What you are asked to do: Show each line of the records in which the word "Design" occurs.

Collected data:
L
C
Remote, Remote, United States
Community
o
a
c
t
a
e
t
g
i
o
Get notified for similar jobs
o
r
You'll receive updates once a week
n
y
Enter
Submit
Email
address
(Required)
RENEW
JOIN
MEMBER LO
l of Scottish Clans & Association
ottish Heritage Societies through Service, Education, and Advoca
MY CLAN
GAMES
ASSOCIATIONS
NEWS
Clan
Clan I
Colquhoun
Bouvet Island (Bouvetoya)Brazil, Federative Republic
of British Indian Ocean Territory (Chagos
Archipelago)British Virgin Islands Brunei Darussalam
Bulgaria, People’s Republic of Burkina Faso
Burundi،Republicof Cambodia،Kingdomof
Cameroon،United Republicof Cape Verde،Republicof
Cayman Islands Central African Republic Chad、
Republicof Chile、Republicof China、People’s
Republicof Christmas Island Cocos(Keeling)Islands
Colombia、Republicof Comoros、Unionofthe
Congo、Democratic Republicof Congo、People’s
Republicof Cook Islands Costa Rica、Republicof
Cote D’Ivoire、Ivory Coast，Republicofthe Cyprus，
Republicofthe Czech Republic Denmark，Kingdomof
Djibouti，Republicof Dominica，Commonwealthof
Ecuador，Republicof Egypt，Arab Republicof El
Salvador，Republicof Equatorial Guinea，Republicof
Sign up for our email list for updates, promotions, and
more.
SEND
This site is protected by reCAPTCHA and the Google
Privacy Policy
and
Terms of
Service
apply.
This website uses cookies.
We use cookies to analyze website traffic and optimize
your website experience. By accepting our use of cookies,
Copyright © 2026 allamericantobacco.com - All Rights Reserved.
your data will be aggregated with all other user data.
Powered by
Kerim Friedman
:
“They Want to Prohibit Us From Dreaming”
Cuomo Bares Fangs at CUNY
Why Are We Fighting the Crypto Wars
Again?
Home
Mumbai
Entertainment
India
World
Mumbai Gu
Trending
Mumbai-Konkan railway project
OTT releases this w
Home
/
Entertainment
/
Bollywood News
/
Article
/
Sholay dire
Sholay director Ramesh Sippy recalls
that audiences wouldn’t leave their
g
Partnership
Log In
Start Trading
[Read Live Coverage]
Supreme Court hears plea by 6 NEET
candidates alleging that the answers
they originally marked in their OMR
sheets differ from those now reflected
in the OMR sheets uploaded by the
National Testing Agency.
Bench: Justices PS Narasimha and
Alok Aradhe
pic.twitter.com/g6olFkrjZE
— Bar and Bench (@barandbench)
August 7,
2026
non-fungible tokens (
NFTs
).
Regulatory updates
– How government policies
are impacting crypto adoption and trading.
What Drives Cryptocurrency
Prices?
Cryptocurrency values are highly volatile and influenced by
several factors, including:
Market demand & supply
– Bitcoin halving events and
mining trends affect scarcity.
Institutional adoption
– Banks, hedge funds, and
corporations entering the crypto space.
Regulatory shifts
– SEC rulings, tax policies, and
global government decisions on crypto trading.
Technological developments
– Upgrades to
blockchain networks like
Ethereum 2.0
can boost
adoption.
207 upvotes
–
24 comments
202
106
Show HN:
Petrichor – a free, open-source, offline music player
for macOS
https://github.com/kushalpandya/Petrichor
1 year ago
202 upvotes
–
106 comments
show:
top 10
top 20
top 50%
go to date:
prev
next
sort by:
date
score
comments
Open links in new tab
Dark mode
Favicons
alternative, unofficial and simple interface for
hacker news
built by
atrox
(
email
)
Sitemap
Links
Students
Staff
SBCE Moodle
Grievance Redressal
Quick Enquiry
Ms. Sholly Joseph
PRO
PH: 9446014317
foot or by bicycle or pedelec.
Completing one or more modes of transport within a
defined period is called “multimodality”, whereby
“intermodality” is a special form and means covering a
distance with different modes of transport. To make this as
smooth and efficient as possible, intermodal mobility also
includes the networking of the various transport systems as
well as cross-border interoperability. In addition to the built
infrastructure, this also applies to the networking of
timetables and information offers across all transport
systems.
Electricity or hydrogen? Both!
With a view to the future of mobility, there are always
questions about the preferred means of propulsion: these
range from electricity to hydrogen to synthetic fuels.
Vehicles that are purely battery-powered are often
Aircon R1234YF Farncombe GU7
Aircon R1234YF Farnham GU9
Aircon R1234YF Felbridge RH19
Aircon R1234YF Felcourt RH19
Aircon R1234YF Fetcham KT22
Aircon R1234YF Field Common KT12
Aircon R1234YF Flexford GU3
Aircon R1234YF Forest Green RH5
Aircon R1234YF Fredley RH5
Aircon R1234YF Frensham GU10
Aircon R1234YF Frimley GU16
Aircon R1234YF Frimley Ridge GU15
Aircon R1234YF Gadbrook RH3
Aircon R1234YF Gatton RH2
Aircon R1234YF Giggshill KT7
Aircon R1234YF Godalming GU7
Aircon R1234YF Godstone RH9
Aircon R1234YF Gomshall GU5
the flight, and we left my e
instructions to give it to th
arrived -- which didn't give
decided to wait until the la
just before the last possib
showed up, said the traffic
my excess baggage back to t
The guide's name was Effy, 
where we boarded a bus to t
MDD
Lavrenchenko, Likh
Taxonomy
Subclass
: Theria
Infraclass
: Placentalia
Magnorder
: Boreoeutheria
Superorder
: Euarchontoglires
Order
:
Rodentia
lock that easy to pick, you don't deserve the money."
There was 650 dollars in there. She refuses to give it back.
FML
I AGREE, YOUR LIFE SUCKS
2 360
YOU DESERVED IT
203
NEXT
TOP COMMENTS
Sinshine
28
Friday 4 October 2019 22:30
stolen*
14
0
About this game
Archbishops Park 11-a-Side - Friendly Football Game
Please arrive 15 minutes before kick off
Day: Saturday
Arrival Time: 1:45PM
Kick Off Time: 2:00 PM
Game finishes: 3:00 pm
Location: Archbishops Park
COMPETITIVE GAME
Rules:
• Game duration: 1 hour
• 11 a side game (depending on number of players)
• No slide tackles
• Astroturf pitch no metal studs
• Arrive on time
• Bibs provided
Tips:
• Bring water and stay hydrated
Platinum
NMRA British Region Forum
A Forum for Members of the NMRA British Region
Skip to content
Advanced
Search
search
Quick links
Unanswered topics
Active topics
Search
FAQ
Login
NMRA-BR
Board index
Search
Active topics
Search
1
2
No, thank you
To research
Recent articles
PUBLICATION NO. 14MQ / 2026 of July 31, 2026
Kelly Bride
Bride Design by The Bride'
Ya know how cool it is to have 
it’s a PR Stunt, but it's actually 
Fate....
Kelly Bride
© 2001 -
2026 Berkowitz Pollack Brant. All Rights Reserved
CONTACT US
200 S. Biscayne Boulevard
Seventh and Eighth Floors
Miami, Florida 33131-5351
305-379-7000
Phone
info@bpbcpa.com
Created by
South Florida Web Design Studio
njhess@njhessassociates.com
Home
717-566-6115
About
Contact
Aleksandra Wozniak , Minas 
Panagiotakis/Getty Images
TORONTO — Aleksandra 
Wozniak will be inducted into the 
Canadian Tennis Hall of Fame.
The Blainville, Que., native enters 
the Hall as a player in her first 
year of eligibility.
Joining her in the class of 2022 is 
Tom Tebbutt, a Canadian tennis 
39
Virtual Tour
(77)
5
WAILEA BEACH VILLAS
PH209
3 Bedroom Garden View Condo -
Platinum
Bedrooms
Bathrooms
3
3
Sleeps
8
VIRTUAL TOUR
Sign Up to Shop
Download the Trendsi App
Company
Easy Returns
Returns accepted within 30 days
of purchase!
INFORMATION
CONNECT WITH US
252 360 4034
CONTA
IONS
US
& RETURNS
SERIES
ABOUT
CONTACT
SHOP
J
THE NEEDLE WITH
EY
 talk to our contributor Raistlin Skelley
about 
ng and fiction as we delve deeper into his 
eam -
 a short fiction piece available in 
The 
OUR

Task solution:
Bride Design by The Bride'
South Florida Web Design Studio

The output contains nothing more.